Reproductive capacity, growth, and swimming behavior of D. magna after exposure to EC20 CMIT/MIT (7 µg/L): (A) Number of offspring per clutch and total number of offspring produced by adult daphnids exposed to CMIT/MIT for 21 days. (B) Growth of daphnids was observed on days 0, 7, and 21 after exposure to CMIT/MIT. (C) The quantitative value of behavioral parameters (speed, locomotory rate, stop number, turning rate, and path length). (D) The representative pictures of two-dimensional pathway (four images were selected) in the control and exposure groups.

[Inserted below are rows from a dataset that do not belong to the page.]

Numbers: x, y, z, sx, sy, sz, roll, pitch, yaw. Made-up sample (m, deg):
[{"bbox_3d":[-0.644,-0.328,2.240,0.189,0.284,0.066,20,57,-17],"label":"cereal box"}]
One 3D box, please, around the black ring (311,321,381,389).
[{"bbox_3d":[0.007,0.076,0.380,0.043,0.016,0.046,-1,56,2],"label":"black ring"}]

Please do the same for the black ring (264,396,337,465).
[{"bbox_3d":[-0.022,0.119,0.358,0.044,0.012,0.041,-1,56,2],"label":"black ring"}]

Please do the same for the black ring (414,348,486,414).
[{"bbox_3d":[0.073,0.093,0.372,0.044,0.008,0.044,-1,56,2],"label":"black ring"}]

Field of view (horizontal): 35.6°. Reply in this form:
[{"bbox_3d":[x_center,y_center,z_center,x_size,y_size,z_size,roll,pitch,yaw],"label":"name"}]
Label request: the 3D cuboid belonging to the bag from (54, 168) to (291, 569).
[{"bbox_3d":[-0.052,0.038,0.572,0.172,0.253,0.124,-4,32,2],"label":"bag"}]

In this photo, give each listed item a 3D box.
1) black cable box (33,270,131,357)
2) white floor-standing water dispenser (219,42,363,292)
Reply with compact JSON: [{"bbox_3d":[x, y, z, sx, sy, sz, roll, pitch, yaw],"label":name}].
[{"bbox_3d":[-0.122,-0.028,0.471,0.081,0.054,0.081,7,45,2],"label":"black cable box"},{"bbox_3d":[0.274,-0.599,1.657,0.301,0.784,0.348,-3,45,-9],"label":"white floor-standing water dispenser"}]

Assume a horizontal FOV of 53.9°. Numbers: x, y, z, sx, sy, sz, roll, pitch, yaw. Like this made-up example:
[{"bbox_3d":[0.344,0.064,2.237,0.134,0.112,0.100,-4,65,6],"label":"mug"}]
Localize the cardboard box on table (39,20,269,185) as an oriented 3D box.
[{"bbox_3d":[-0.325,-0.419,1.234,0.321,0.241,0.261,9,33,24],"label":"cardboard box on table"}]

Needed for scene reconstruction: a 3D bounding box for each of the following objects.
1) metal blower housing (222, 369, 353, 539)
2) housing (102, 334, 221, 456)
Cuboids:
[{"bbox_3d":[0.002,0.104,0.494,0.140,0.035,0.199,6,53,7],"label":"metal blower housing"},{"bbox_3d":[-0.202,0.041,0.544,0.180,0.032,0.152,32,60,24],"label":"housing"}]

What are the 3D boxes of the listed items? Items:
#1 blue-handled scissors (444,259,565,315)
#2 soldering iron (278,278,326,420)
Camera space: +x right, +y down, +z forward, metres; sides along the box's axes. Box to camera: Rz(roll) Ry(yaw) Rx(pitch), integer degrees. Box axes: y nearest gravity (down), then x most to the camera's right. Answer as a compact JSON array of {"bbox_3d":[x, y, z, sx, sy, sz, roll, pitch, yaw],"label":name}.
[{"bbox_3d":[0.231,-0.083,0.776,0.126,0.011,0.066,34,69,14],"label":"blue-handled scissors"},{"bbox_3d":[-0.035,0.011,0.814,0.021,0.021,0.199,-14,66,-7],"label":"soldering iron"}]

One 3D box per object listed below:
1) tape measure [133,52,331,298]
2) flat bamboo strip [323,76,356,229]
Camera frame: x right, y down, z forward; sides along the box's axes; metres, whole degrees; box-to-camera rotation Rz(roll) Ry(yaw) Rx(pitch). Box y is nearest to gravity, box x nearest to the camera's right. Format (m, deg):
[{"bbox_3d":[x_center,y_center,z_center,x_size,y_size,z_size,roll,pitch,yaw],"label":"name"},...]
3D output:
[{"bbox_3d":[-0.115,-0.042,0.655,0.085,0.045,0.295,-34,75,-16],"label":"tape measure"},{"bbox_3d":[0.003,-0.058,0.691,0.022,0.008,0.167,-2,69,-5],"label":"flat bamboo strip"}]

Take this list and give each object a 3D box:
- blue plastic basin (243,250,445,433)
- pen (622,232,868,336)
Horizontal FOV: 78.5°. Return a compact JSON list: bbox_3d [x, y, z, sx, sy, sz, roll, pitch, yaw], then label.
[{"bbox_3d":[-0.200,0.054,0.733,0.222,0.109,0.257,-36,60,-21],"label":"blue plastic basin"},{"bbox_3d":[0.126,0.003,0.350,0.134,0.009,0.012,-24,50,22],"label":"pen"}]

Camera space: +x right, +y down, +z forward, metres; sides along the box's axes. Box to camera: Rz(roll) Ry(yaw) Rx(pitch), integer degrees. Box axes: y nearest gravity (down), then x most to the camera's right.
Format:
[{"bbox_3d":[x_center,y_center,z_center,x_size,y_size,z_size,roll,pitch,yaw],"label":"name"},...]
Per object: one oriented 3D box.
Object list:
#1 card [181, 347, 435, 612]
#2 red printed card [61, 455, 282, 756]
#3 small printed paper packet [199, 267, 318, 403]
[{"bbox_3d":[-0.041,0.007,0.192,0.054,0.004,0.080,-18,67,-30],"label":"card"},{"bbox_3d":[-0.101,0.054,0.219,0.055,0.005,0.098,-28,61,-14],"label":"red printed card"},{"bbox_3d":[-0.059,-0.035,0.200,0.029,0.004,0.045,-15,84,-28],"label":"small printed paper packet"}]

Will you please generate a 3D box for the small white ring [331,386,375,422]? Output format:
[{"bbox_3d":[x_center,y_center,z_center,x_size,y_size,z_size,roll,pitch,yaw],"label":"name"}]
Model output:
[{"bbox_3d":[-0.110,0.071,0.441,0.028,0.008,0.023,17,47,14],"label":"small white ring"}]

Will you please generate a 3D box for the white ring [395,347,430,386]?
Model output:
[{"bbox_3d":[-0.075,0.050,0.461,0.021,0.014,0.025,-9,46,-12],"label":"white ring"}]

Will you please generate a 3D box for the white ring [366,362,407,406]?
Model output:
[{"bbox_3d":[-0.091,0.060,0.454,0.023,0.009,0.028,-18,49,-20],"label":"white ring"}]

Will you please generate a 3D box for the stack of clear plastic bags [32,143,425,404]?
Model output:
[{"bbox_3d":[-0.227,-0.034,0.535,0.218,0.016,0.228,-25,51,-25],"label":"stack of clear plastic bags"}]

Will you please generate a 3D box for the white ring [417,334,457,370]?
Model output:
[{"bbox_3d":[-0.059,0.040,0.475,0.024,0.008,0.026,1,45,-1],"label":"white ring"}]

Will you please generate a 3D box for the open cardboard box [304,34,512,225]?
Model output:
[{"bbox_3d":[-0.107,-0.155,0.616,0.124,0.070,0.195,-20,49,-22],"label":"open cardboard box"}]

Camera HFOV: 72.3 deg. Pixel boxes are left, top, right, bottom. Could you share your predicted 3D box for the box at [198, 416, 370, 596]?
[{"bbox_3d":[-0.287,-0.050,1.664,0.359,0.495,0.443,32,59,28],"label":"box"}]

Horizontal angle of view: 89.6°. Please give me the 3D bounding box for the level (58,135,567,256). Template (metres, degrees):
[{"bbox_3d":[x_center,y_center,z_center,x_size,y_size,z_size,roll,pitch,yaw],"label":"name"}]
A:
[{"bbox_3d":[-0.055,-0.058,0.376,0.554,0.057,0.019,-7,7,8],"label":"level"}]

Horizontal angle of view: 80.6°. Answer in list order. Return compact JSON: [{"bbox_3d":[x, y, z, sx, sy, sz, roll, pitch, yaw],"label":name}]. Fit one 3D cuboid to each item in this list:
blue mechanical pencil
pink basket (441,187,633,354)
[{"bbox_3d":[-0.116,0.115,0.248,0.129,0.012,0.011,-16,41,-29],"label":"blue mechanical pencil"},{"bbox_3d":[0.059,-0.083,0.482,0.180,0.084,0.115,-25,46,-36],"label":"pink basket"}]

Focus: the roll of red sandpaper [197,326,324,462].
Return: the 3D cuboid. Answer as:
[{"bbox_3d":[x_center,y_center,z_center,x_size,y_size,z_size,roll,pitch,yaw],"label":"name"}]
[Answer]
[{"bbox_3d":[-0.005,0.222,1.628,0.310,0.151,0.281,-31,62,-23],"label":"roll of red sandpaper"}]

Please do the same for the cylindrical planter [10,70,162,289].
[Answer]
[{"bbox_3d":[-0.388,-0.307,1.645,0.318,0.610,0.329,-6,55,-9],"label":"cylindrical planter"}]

Data are presented as means ± SE (n = 10), with the asterisks indicating significant differences between the exposure and control groups: ** p < 0.01 and *** p < 0.001.

Figure 4

Protein–protein interaction networks and functional enrichments of differentially expressed proteins (DEPs) in D. magna after exposure to EC₂₀ CMIT/MIT: KEGG pathways and GO molecular functions were enriched among (A) upregulated proteins and (B) downregulated proteins.

Figure 5

Phenotypic responses of daphnids to parental and multigenerational exposure to CMIT/MIT EC₂₀. Data are normalized to the means of each control group and presented as normalized values ± SE (n = 10). Asterisks indicate significant differences between the exposure and control groups: * p < 0.05, ** p < 0.01, and *** p < 0.001. (A) Total number of neonates produced by adult daphnids. (B) First reproduction time of daphnids. (C) Body length of 7-day-old daphnid. (D) Representative images of the morphology and egg-holding rate (%) of daphnids under the two exposure scenarios. % indicates the percentage of organisms that had eggs or progenies in the brood chamber.

Figure 6

Genotoxic and epigenetic responses of daphnids to parental and multigenerational exposure to EC₂₀ CMIT/MIT: (A) Comparison of the measured DNA damage with the representative images of tail moment. (B) Comparison of % global DNA methylation. Asterisks indicate significant differences between the exposure and control groups: * p < 0.05, ** p < 0.01, and *** p < 0.001. Letters denote the homogeneity between groups (Bonferroni’s test).